▶ _SELECTED EXTRACT_:
Well look outside Melburnians-that is sunshine, and that weird sensation that makes you want to take off your jumper-that is called being warm.

I feel like going outside and doing a little happy dance cause I'm so that summer is finally showing herself around here a little. I do understand that we could be back to freezing and wet next week but I'm going to enjoy the moment for as long as I can.
I don't cope very well in long term cold, dark and wet-the Queenslander in me says NO. I get a bit of that SAD (seasonal affective disorder) and I used to cure it (before kids) by having a solarium a couple of times a week (I know...not very good. But a great mood improver!) but now I plod along and get cranky and pine for the sun.
I don't mind so much in winter-it's WINTER. But I just lose it more when it's cold and miserable for ages in summer. It's one of the few things that makes me truly miss QLD. A guaranteed warm day regardless of rain etc from about October til March.
But this isn't meant to be a whine post-I'm so excited that the sun is out. My sheets are currently washing and we are meeting a friend at the park later. We went to the zoo yesterday (I love the yearly pass!) and wore hats AND sunscreen ;-)

Ah a burst of warm sun-how my mood loves it.

Friday, December 19, 2008

Approaching Critical Mass.....

The neat little bump I've has growing in front of me has suddenly (it seems) turned into a huge ball.

▶ _EXERCISE SET_:
a) Revise the blog post about the warm weather, starting with "I don't mind" and going on through "October til March.", with "QLD" replaced by "Queensland".
b) Pick up the blog post about the warm weather and the growing bump after its final sentence and continue writing it.

▶ _INFORMATION GIVEN_:
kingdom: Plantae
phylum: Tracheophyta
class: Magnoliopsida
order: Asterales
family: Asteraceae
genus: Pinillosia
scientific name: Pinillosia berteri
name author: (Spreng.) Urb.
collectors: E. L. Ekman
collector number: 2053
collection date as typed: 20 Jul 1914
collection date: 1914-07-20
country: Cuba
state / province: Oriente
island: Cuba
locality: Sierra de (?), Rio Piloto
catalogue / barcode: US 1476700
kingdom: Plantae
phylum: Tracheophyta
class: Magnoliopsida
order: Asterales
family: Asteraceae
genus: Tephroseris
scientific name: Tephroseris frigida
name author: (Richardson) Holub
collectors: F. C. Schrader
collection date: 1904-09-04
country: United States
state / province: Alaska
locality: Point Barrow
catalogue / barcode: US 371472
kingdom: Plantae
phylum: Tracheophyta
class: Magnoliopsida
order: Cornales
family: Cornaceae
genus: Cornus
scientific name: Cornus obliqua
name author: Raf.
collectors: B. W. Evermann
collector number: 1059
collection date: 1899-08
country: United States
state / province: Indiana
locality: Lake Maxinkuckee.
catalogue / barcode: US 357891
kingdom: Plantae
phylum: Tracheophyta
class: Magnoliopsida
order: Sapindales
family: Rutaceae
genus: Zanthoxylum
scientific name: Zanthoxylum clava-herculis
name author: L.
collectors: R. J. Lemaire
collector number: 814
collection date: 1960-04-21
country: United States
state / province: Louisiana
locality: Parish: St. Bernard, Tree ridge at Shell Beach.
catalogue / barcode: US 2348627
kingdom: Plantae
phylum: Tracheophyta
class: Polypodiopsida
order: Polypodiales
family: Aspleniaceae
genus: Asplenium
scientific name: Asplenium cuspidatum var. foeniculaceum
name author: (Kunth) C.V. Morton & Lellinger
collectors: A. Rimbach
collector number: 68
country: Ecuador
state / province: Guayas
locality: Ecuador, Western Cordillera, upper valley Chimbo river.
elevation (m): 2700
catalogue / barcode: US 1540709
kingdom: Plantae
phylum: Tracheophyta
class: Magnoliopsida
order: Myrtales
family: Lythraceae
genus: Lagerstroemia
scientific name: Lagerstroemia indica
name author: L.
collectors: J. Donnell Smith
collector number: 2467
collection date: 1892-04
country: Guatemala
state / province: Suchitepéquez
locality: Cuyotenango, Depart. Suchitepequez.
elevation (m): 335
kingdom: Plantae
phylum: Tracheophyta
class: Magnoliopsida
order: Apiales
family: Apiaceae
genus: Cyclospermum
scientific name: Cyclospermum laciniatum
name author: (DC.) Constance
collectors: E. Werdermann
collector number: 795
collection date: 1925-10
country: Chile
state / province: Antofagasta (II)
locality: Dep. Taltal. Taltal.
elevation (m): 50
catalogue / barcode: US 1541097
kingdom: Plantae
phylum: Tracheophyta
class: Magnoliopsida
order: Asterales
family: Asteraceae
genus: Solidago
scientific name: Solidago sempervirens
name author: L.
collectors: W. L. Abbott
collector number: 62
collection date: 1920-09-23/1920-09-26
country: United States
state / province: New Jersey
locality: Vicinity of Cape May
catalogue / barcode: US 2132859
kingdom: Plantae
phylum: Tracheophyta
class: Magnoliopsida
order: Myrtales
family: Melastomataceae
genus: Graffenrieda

▶ _ANSWERS TO THE PROBLEMS_:
a)
I don't mind so much in winter-it's WINTER. But I just lose it more when it's cold and miserable for ages in summer. It's one of the few things that makes me truly miss Queensland. A guaranteed warm day regardless of rain etc from about October til March.

b)
The baby is starting to kick enough to keep me awake and getting comfortable in bed ain't what it used to be (read strategic pillow arrangement). Bending over to pick something up is often accompanied by a grunt or groan. I've lost a fair amount of my usual (stifle the urge to laugh please) grace and I'm definitely getting heartburn a lot more. The peeing in the middle of the night is more often and getting out of bed to do that (we have a couple of mattresses on the floor so we all fit!) must look oh so hilarious lol.
You would think I would find all of this irritating but I'm actually getting quite excited by it all (ask me again in 2 months lol) cause it means that our baby is getting bigger and it really isn't that long until we get to meet him or her. And with all that we have going on in between now and then (which is only 15 weeks eep!) time is just gonna fly.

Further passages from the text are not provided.